Task brief:
Would you return, word for word, the lines of the data below from the line with "Not built for daily use – some units may" through the line with "Best for Emergency Use", and no others?

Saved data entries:
[Start of section]
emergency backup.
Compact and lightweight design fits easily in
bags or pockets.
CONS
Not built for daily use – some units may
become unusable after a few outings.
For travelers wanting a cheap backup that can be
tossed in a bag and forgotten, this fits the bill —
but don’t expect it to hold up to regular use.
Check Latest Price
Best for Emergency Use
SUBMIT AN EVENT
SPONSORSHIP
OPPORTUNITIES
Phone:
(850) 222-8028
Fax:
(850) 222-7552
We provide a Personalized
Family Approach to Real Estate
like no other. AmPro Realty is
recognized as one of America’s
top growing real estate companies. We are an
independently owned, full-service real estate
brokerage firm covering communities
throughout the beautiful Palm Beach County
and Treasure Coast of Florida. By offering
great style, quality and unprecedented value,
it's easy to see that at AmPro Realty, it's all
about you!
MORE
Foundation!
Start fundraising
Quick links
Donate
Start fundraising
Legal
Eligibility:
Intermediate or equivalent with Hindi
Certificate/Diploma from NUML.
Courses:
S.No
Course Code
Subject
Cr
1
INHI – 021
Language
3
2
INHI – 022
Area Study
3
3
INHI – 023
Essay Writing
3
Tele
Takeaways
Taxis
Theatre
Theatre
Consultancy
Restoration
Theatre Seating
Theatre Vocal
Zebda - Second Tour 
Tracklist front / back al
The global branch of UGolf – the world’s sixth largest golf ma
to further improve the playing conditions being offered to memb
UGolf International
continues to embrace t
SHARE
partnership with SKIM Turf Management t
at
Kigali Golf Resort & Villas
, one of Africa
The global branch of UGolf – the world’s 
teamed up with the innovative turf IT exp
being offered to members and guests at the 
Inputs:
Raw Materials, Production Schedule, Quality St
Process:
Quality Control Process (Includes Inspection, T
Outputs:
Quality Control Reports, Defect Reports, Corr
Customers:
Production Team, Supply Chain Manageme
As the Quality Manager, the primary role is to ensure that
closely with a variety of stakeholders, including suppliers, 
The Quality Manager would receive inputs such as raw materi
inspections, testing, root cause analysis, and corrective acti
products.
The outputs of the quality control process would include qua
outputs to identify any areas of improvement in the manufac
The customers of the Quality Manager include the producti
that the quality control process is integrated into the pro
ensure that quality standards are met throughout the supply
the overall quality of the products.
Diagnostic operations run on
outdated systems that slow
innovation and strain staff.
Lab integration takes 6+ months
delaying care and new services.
[End of section]
Output for this exercise:
Not built for daily use – some units may
become unusable after a few outings.
For travelers wanting a cheap backup that can be
tossed in a bag and forgotten, this fits the bill —
but don’t expect it to hold up to regular use.
Check Latest Price
Best for Emergency Use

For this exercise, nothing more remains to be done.